Twenty years after ‘Gunner Palace’, you find yourself in the middle of an equally era-defining war in Ukraine. How do the two experiences compare?
The war in Ukraine is completely different than in Iraq. For one thing, instead of filming the invaders, this time I’m filming people resisting Russian aggression, and I feel it’s essential that people in the West understand that.
But also technology has changed everything. The invasion of Iraq predates YouTube. Before social media. Now in Ukraine, fighters are flooding social media with content. It has a raw immediacy that I haven’t seen before, and I think it risks numbing its terror.
You’ve spent a lot of time in and around war, what do you think the general public understands? Even if only slightly What about your experience?
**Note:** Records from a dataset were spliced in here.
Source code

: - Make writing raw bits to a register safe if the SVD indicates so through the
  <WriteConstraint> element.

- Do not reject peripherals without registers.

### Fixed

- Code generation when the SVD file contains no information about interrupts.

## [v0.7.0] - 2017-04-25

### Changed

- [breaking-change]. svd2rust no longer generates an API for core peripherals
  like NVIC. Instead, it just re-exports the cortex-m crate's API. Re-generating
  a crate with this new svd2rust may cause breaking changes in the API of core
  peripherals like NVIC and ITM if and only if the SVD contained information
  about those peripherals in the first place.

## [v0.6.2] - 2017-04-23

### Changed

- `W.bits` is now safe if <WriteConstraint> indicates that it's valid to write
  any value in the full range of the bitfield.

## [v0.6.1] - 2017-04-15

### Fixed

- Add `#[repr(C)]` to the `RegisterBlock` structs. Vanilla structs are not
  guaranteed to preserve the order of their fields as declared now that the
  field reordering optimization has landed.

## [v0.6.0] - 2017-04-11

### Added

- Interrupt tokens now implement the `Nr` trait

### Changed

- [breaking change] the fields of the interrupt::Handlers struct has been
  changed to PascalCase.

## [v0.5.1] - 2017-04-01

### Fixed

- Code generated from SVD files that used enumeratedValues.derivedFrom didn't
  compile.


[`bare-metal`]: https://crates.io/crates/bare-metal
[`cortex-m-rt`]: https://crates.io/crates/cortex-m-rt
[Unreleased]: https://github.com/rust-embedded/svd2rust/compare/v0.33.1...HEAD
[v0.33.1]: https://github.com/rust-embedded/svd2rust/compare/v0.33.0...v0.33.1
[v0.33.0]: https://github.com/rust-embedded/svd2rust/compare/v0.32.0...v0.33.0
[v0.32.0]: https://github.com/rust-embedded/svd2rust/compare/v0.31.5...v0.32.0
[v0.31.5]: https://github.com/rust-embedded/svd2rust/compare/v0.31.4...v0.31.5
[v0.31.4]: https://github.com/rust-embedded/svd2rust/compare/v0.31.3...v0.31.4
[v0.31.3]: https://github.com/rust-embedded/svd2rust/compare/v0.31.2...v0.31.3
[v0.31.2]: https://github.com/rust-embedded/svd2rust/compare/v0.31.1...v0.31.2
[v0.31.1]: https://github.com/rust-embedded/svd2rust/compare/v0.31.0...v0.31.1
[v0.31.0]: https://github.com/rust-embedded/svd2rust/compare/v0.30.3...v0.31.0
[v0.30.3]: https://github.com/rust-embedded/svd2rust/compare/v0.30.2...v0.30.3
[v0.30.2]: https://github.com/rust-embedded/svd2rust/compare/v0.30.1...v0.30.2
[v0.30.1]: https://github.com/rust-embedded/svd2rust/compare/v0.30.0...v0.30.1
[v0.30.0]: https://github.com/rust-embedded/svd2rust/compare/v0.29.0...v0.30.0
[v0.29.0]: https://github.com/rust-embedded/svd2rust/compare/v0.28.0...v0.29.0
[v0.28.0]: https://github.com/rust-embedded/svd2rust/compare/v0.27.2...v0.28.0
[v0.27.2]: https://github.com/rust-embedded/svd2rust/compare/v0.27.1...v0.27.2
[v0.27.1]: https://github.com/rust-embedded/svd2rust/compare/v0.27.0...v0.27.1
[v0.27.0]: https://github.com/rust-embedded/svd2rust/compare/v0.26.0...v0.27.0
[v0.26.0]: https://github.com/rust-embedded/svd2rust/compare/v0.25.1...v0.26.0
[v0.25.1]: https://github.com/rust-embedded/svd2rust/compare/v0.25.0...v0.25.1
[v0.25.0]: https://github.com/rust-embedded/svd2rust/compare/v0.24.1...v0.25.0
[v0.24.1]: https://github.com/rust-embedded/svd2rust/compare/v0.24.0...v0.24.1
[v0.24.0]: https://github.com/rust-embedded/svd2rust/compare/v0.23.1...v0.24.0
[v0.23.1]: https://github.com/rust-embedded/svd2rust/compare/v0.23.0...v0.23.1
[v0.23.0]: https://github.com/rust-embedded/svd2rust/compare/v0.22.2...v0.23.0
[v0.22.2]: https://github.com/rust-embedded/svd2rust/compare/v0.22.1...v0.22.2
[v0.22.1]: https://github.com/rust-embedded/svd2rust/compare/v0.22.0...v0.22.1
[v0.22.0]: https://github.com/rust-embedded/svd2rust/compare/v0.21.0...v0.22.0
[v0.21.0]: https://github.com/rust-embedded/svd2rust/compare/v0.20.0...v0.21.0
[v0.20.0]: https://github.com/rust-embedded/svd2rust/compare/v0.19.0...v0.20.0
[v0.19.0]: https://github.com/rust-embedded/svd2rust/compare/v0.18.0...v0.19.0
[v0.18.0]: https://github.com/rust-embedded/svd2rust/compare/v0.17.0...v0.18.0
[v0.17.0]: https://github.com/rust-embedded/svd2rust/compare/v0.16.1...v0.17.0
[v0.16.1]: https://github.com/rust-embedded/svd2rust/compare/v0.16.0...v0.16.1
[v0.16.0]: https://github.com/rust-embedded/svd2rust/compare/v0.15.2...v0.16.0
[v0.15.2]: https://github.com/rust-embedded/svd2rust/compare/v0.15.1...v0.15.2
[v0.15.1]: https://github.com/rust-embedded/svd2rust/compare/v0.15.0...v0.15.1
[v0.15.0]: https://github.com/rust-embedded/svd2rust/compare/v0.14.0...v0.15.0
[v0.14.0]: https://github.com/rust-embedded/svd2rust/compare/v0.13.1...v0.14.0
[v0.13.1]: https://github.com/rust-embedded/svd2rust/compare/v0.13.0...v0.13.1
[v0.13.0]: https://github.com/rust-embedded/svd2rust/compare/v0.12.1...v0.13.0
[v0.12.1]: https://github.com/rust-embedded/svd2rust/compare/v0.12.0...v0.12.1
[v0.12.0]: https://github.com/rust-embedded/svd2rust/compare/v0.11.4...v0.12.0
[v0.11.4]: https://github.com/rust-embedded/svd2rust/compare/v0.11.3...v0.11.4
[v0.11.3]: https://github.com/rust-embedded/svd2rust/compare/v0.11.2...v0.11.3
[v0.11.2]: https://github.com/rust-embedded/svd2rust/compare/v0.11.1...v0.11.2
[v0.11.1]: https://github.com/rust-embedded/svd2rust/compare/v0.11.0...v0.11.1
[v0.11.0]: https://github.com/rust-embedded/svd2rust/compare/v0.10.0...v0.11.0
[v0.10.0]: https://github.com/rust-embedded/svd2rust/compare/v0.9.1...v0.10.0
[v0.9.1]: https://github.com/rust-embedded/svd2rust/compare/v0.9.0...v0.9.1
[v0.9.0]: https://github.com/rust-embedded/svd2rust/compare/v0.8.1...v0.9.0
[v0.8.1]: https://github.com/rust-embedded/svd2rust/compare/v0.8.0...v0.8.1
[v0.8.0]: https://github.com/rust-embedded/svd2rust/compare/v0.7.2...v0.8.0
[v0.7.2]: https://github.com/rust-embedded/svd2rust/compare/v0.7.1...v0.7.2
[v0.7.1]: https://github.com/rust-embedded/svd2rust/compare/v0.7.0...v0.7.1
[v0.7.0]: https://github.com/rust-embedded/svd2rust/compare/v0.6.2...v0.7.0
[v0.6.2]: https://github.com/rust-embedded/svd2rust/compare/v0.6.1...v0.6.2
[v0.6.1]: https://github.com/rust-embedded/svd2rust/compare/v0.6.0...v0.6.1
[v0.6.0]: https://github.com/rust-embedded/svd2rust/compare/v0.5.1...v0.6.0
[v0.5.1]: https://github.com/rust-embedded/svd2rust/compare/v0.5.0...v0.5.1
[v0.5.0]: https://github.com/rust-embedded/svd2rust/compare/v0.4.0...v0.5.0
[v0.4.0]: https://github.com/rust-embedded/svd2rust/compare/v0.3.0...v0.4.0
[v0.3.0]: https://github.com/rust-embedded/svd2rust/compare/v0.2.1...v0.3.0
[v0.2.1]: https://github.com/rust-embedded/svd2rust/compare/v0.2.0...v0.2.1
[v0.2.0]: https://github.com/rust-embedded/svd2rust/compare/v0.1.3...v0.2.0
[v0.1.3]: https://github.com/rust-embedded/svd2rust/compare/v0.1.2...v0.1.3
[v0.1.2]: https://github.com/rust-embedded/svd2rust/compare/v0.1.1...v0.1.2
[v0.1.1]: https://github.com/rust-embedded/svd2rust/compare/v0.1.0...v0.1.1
As for Ukraine, what people don’t see in the news right now is the psychological impact on the Ukrainian civilian population. Around Kiev he 2-3 times a day the aviation alarm sounds. Worst of all, when it’s nothing, it all feels normal.
but in other words [American journalist] Chris Hedges “War Gives Us Meaning” I like to think of the years of “Gunner’s Palace” as the best and worst years of these soldiers’ lives, and many of them agree. I think so. They will never feel close to another person again. And for many of them, some never feel that purpose again, regardless of the issue of the mission itself.
You can (and should!) watch the movie The Army We Had here.